At present, there is a difference in the way a firm's financial data is presented in the new reporting format, known as eXtensible Business Reporting Language (XBRL), and that available to shareholders through the annual report, which makes data comparison and analysis difficult.

"Companies will be free to report their financials and stick to their own accounting definitions," a senior MCA official told ET, requesting anonymity. XBRL was introduced earlier this year to make financial filings uniform.

With the relaxation in the rule, companies will be able to retain their balance sheet version of definitions and accounting elements known as 'extensions' in the XBRL format. This implies that the ministry of corporate affairs (MCA) will accept headings used in annual reports that are different from those in the XBRL format, such as 'sources of funds'.

There are several such elements that are part of the XBRL format but not of annual reports. For example, in the new format, the companies must club 'trade receivables' and 'unbilled revenues' under one head of 'trade and other receivables'. But these two are added to show gross amount under a single head.
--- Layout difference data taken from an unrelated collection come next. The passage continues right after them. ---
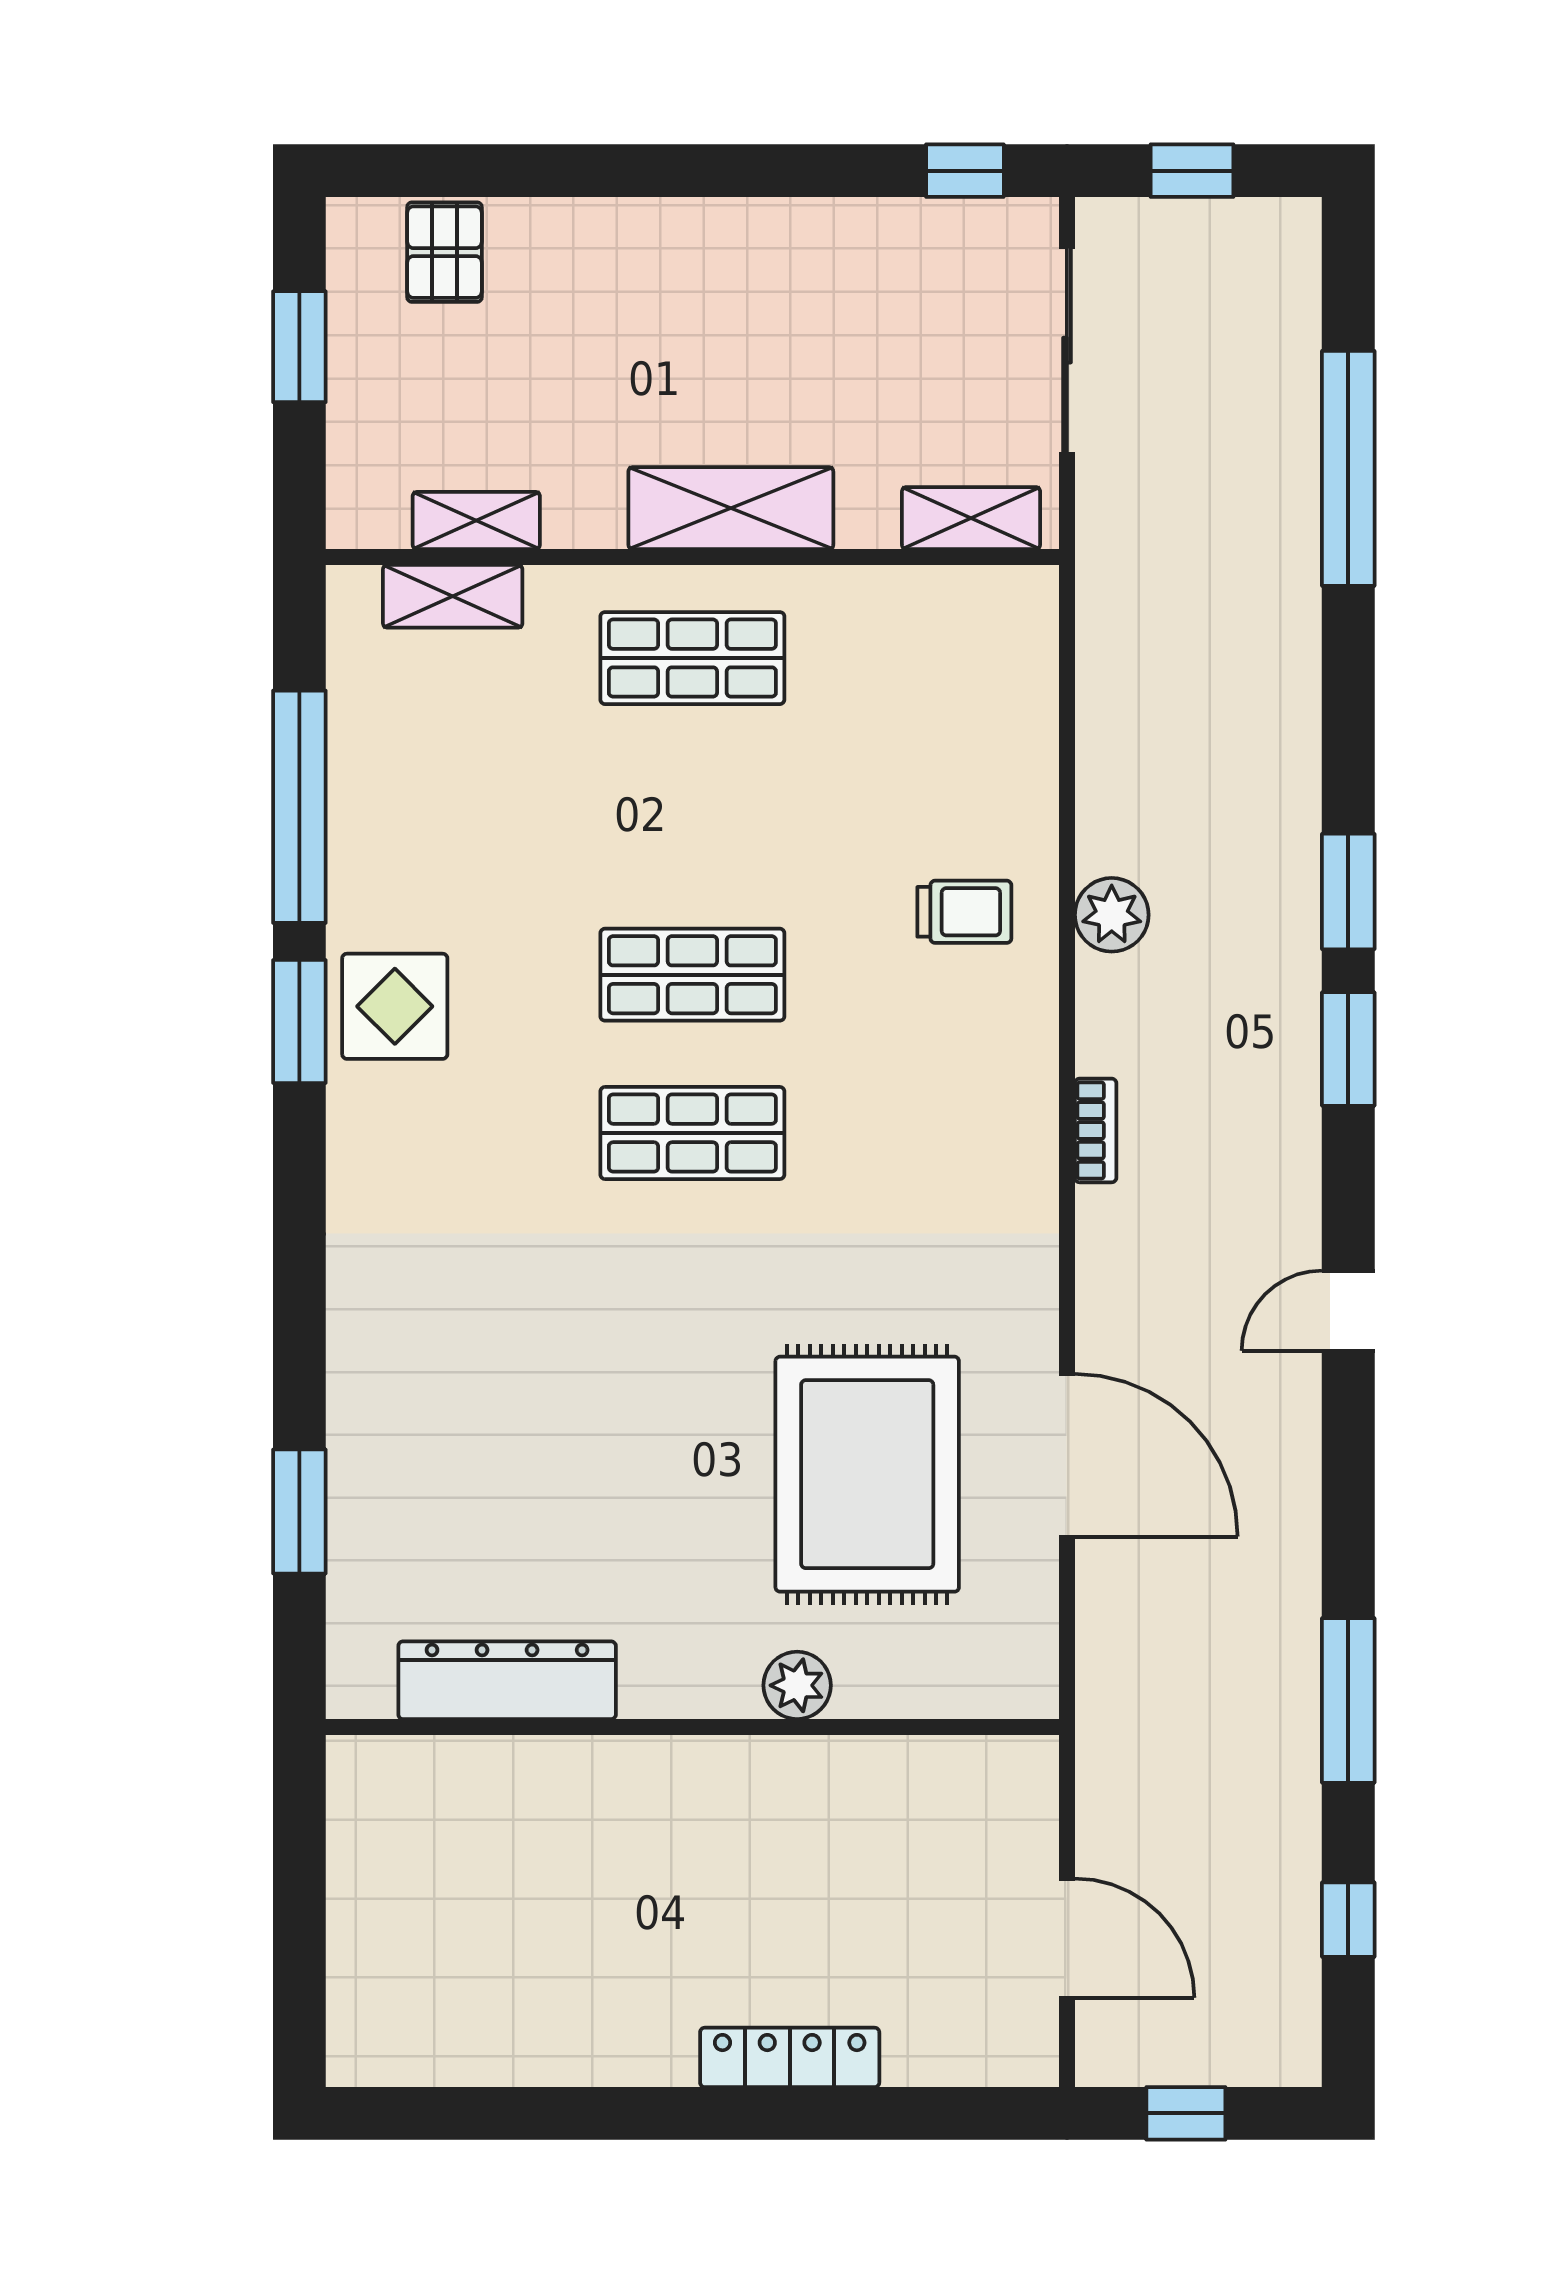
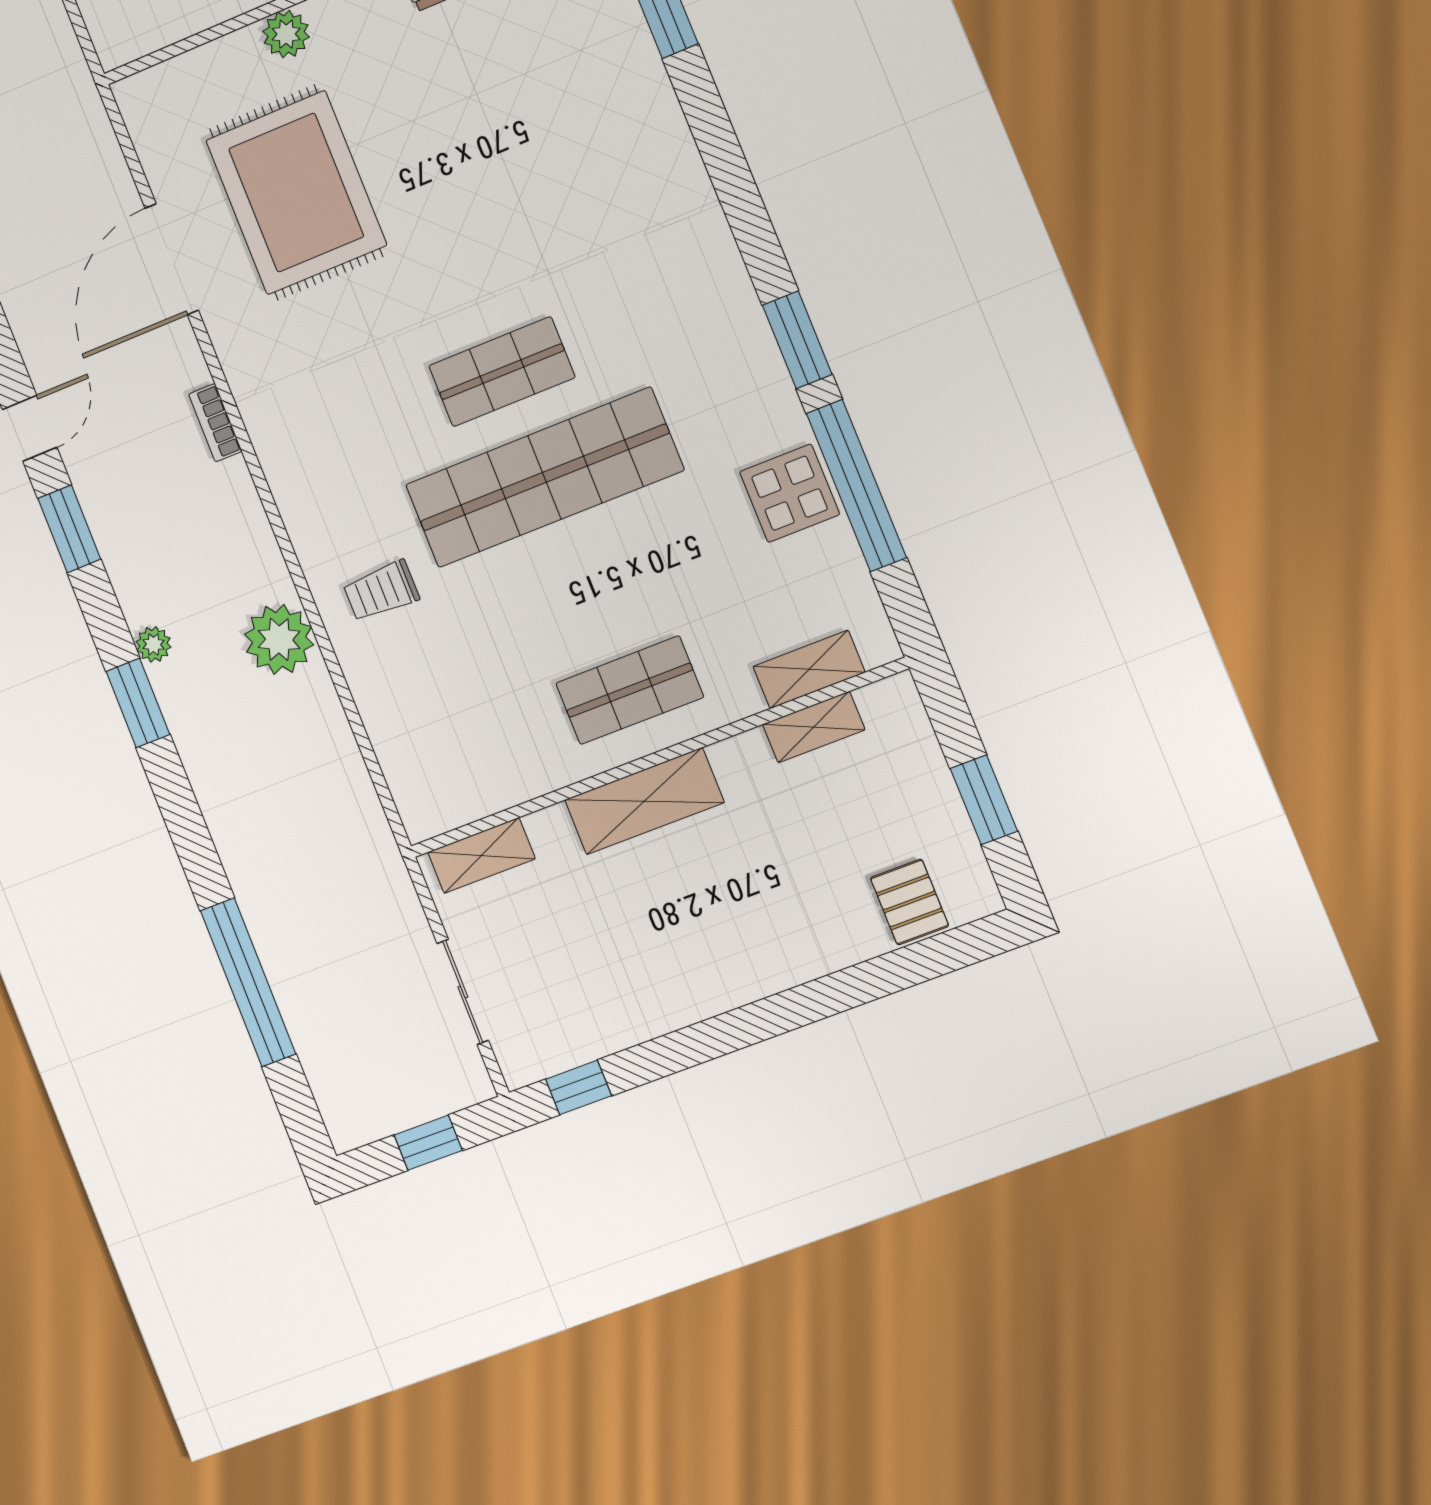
sliding door: (1067, 350) -> (463, 992), width x0.73
plant: (1112, 915) -> (279, 639), width x1.36, depth x1.36
plant: (1296, 960) -> (153, 644), added
shop shelf: (692, 975) -> (544, 477), width x2.00, depth x1.36
display table: (395, 1006) -> (790, 493), moved
window: (1348, 1049) -> (69, 529), moved
bookcase: (1096, 1130) -> (215, 423), moved
door: (1067, 1455) -> (172, 259), hinge flipped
Experts say this can also lead to loss of information.

"This can be a serious impediment to comparability and analysis," said Infosys CFO V Balakrishnan. However, the ministry is considering allowing 'extensions' only in some segments of the balance sheet, such as revenue or expenditure.

"Once companies get complete freedom to define their own elements, it will be easy for them to conceal information. This obviously will have huge tax and cost implications," MCA joint secretary Avinash Srivastava said. The official quoted earlier said, "This will allow us to keep a check as well as give the companies more freedom in business reporting."

The government has made it mandatory for all listed companies and their subsidiaries with paid up capital of Rs 5 crore and above, or a turnover of Rs 100 crore or above, to file their financial statements in XBRL format from July this year.

"Every document would be different and therefore will have to be reviewed separately along with their dictionary. The process will be hugely cumbersome for the ministry," Srivastava added. Companies usually report their balance sheet in different ways.

For example, for the year ended March 31, Tata Consultancy Services disclosed expenses in terms of their nature and had a separate expenditure heading called 'employee costs'.

On the other hand, Infosys did not disclose 'employee costs' and instead stated expenses by function instead of nature. "If extensions are allowed it will enhance comparability and enrich the quality of the XBRL financial statements," Balakrishnan said.

XBRL is a global standard for exchanging business information using an electronic glossary of business and financial terms known as taxonomy. Under this, companies report their financial statements using XBRL syntax as an .xml file instead of uploading their balance sheets in .doc or .pdf format.